# STATED PROBLEM:
Rewrite all of the data below, swapping in "Give the time as H:MM AM/PM" wherever "Answer as H:MM AM/PM" occurs and leaving every other word as it stands.

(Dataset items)

______

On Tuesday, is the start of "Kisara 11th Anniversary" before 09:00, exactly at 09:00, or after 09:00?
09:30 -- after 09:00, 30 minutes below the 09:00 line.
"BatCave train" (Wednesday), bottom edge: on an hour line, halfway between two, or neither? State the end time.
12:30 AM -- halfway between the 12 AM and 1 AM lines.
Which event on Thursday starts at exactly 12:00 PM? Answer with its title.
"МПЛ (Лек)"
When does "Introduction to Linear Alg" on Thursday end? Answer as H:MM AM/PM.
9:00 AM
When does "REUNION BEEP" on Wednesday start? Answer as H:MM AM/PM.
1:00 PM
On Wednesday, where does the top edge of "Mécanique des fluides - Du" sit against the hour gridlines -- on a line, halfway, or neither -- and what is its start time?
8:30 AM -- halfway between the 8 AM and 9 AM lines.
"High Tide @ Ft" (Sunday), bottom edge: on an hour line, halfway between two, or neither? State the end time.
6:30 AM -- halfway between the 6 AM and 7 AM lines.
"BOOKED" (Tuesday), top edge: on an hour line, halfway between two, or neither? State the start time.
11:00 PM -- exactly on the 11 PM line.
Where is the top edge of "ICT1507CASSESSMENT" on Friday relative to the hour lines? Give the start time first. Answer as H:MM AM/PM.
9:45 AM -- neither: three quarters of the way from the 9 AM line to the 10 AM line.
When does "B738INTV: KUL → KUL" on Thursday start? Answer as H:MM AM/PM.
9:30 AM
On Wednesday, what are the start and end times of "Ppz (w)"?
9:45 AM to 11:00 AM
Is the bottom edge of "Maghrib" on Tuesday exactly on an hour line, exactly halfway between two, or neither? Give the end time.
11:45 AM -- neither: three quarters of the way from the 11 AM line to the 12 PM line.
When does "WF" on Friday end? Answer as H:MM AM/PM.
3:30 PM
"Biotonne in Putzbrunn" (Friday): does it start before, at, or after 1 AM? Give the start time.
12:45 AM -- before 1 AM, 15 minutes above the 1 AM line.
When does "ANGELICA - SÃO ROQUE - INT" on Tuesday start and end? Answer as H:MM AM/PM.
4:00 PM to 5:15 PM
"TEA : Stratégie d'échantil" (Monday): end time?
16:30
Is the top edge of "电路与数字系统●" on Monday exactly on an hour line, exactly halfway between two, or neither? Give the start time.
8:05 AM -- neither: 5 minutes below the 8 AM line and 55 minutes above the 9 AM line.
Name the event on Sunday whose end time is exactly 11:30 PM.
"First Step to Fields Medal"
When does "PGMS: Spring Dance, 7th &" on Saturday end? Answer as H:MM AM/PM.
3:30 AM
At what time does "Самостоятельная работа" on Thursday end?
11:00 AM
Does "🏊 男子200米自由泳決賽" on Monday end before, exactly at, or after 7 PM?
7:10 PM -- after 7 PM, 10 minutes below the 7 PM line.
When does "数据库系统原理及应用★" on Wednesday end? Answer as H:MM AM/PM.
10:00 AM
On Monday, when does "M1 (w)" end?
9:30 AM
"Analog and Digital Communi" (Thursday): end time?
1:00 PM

______

# WRITTEN SOLUTION:
On Tuesday, is the start of "Kisara 11th Anniversary" before 09:00, exactly at 09:00, or after 09:00?
09:30 -- after 09:00, 30 minutes below the 09:00 line.
"BatCave train" (Wednesday), bottom edge: on an hour line, halfway between two, or neither? State the end time.
12:30 AM -- halfway between the 12 AM and 1 AM lines.
Which event on Thursday starts at exactly 12:00 PM? Answer with its title.
"МПЛ (Лек)"
When does "Introduction to Linear Alg" on Thursday end? Give the time as H:MM AM/PM.
9:00 AM
When does "REUNION BEEP" on Wednesday start? Give the time as H:MM AM/PM.
1:00 PM
On Wednesday, where does the top edge of "Mécanique des fluides - Du" sit against the hour gridlines -- on a line, halfway, or neither -- and what is its start time?
8:30 AM -- halfway between the 8 AM and 9 AM lines.
"High Tide @ Ft" (Sunday), bottom edge: on an hour line, halfway between two, or neither? State the end time.
6:30 AM -- halfway between the 6 AM and 7 AM lines.
"BOOKED" (Tuesday), top edge: on an hour line, halfway between two, or neither? State the start time.
11:00 PM -- exactly on the 11 PM line.
Where is the top edge of "ICT1507CASSESSMENT" on Friday relative to the hour lines? Give the start time first. Give the time as H:MM AM/PM.
9:45 AM -- neither: three quarters of the way from the 9 AM line to the 10 AM line.
When does "B738INTV: KUL → KUL" on Thursday start? Give the time as H:MM AM/PM.
9:30 AM
On Wednesday, what are the start and end times of "Ppz (w)"?
9:45 AM to 11:00 AM
Is the bottom edge of "Maghrib" on Tuesday exactly on an hour line, exactly halfway between two, or neither? Give the end time.
11:45 AM -- neither: three quarters of the way from the 11 AM line to the 12 PM line.
When does "WF" on Friday end? Give the time as H:MM AM/PM.
3:30 PM
"Biotonne in Putzbrunn" (Friday): does it start before, at, or after 1 AM? Give the start time.
12:45 AM -- before 1 AM, 15 minutes above the 1 AM line.
When does "ANGELICA - SÃO ROQUE - INT" on Tuesday start and end? Give the time as H:MM AM/PM.
4:00 PM to 5:15 PM
"TEA : Stratégie d'échantil" (Monday): end time?
16:30
Is the top edge of "电路与数字系统●" on Monday exactly on an hour line, exactly halfway between two, or neither? Give the start time.
8:05 AM -- neither: 5 minutes below the 8 AM line and 55 minutes above the 9 AM line.
Name the event on Sunday whose end time is exactly 11:30 PM.
"First Step to Fields Medal"
When does "PGMS: Spring Dance, 7th &" on Saturday end? Give the time as H:MM AM/PM.
3:30 AM
At what time does "Самостоятельная работа" on Thursday end?
11:00 AM
Does "🏊 男子200米自由泳決賽" on Monday end before, exactly at, or after 7 PM?
7:10 PM -- after 7 PM, 10 minutes below the 7 PM line.
When does "数据库系统原理及应用★" on Wednesday end? Give the time as H:MM AM/PM.
10:00 AM
On Monday, when does "M1 (w)" end?
9:30 AM
"Analog and Digital Communi" (Thursday): end time?
1:00 PM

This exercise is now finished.